Imported wood prices are also expected to rise by 18-20% due to international supply disruptions. Despite these challenges, Crisil believes that the credit profiles of paper manufacturers will withstand the downturn. An analysis of 11 major paper makers supports this view.
Pranav Shandil, Associate Director at CRISIL Ratings, noted that while operating profits will decline, the debt metrics of paper manufacturers will remain healthy due to deleveraged balance sheets and modest debt-funded capital expenditure. The operating margin is expected to recover by 300-400 basis points to 18-19% next fiscal year, as increased plantations improve supply and reduce domestic wood prices.

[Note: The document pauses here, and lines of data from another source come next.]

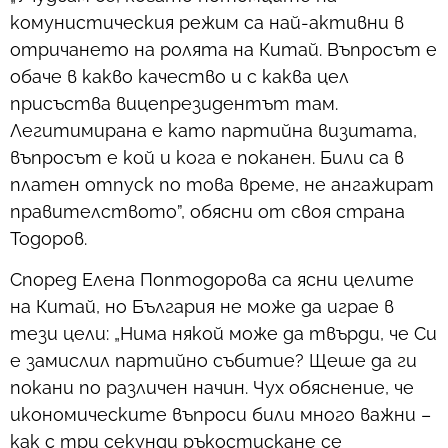
комунистическия режим са най-активни в
отричането на ролята на Китай. Въпросът е
обаче в какво качество и с каква цел
присъства вицепрезидентът там.
Легитимирана е като партийна визитата,
въпросът е кой и кога е поканен. Били са в
платен отпуск по това време, не ангажират
правителството”, обясни от своя страна
Тодоров.
Според Елена Поптодорова са ясни целите
на Китай, но България не може да играе в
тези цели: „Нима някой може да твърди, че Си
е замислил партийно събитие? Щеше да ги
покани по различен начин. Чух обяснение, че
икономическите въпроси били много важни –
как с три секунди ръкостискане се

Operating margin is the percentage of profit a company makes from its operations before paying taxes and other expenses. It shows how well a company is managing its costs.
Basis points are a way to describe changes in percentages. One basis point is equal to 0.01%. So, if something changes by 400-500 basis points, it means a change of 4-5%.
Realisations refer to the actual amount of money received from selling products. If realisations are lower, it means the company is earning less money from its sales.
Low-cost imports are products brought into India from other countries at a cheaper price. These can affect local businesses because they have to compete with these cheaper products.
Credit profiles show how well a company can pay back its loans. A strong credit profile means the company is good at managing its debts and is trusted by lenders.